Prior to 2008, federal courts had held that obesity was not a disability under the Americans with Disabilities Act (ADA) unless tied to a physiological disorder. The Seventh Circuit Court of Appeals is set to decide in 2019 whether the amendments to the ADA enacted in 2008 require a different conclusion.
Mark Richardson was an obese bus driver working for the Chicago Transit Authority. He claimed that he was fired from his job because he is obese. He filed suit, which was dismissed by the federal district court on the grounds that obesity did not qualify as an impairment. Mr.
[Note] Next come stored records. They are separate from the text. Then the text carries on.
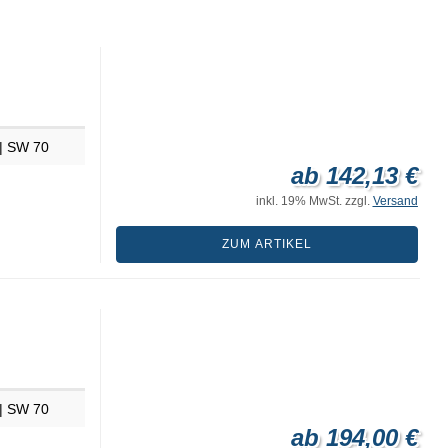
| SW 70
ab 142,13 €
inkl. 19% MwSt. zzgl.
Versand
ZUM ARTIKEL
| SW 70
ab 194,00 €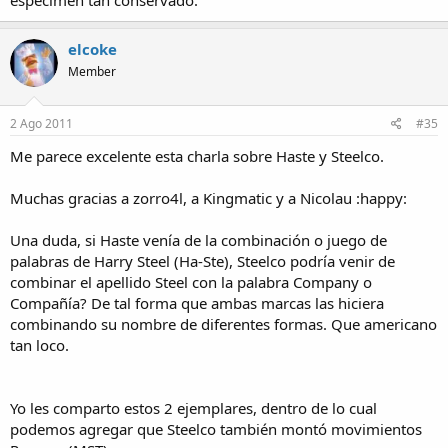
especimen tan conservado.
elcoke
Member
2 Ago 2011
#35
Me parece excelente esta charla sobre Haste y Steelco.
Muchas gracias a zorro4l, a Kingmatic y a Nicolau :happy:
Una duda, si Haste venía de la combinación o juego de
palabras de Harry Steel (Ha-Ste), Steelco podría venir de
combinar el apellido Steel con la palabra Company o
Compañía? De tal forma que ambas marcas las hiciera
combinando su nombre de diferentes formas. Que americano
tan loco.
Yo les comparto estos 2 ejemplares, dentro de lo cual
podemos agregar que Steelco también montó movimientos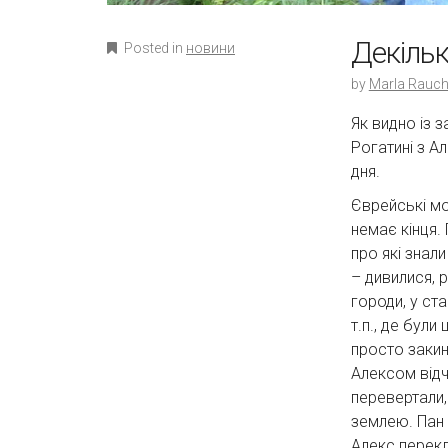
Декільк
Posted in
новини
by
Marla Rauch
Як видно із з
Рогатині з А
дня.
Єврейські мог
немає кінця.
про які знал
– дивилися, 
городи, у стай
т.п., де були
просто закину
Алексом відч
перевертали, 
землею. Пан 
Алекс перекл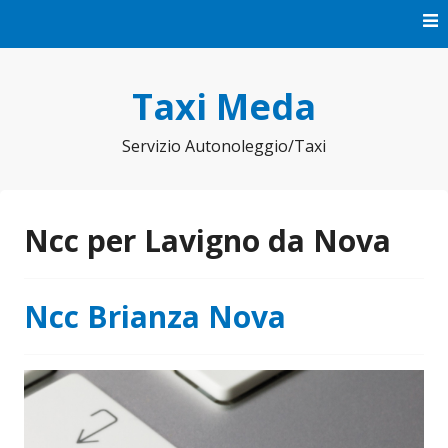
Vai
al
contenuto
Taxi Meda
Servizio Autonoleggio/Taxi
Ncc per Lavigno da Nova
Ncc Brianza Nova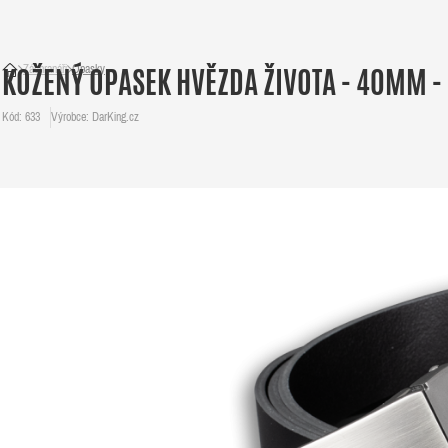
Záchranáři
Opasky
KOŽENÝ OPASEK HVĚZDA ŽIVOTA - 40MM -
Kód: 633
Výrobce: DarKing.cz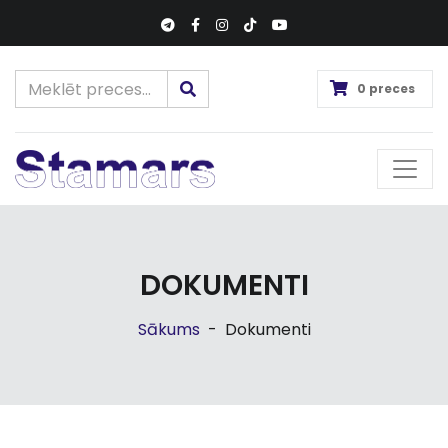
0 preces
DOKUMENTI
Sākums
-
Dokumenti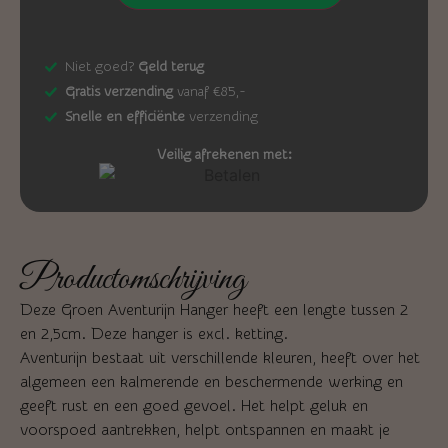
Niet goed?
Geld terug
Gratis verzending
vanaf €85,-
Snelle en efficiënte
verzending
Veilig afrekenen met:
Productomschrijving
Deze Groen Aventurijn Hanger heeft een lengte tussen 2
en 2,5cm. Deze hanger is excl. ketting.
Aventurijn bestaat uit verschillende kleuren, heeft over het
algemeen een kalmerende en beschermende werking en
geeft rust en een goed gevoel. Het helpt geluk en
voorspoed aantrekken, helpt ontspannen en maakt je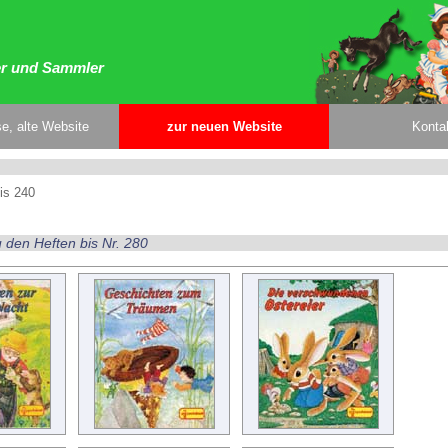
er und Sammler
e, alte Website
zur neuen Website
Konta
bis 240
u den Heften bis Nr. 280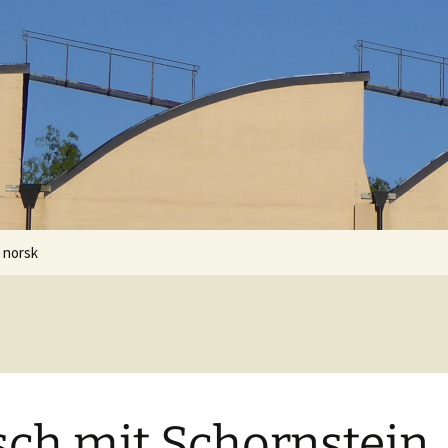
0 norsk
sch mit Schornstein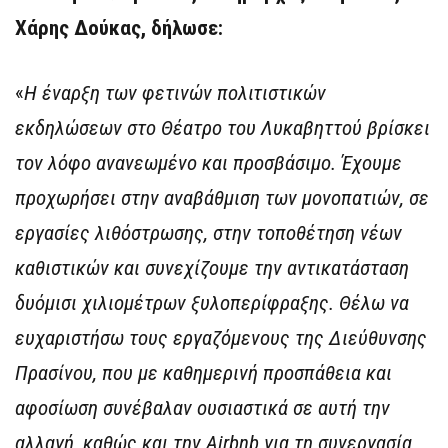
Χάρης Δούκας, δήλωσε:
«
Η έναρξη των φετινών πολιτιστικών
εκδηλώσεων στο Θέατρο του Λυκαβηττού βρίσκει
τον λόφο ανανεωμένο και προσβάσιμο. Έχουμε
προχωρήσει στην αναβάθμιση των μονοπατιών, σε
εργασίες λιθόστρωσης, στην τοποθέτηση νέων
καθιστικών και συνεχίζουμε την αντικατάσταση
δυόμισι χιλιομέτρων ξυλοπερίφραξης. Θέλω να
ευχαριστήσω τους εργαζόμενους της Διεύθυνσης
Πρασίνου, που με καθημερινή προσπάθεια και
αφοσίωση συνέβαλαν ουσιαστικά σε αυτή την
αλλαγή, καθώς και την Airbnb για τη συνεργασία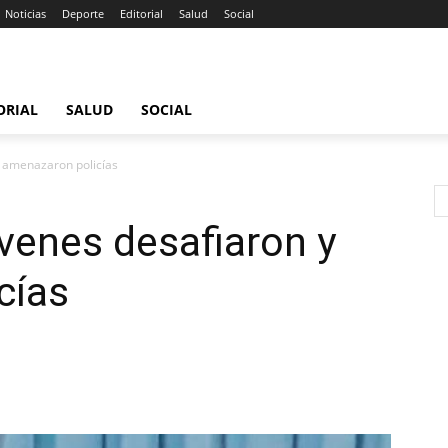
Noticias
Deporte
Editorial
Salud
Social
ORIAL
SALUD
SOCIAL
y amenazaron policías
venes desafiaron y
cías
Richardson is supported in his appeal of the decision by numerous obesity advocacy and medical groups, including AARP. They argue that the American Medical Association has recognized “obesity as a disease state with multiple pathophysiological aspects requiring a range of interventions to advance obesity treatment and prevention.” Moreover, they assert that the Americans with Disabilities Amendment Act (ADAAA) requires recognition that obesity could be an impairment.
The Chicago Transit Authority is arguing that Congress intentionally maintained the “impairment” aspect of the ADA and because the amendments did not address prior court decisions, there is no legislative intent to change the handling of impairment and obesity claims. In addition, they argue that it would be too burdensome to expand protections for obesity beyond being tied to a physical disorder.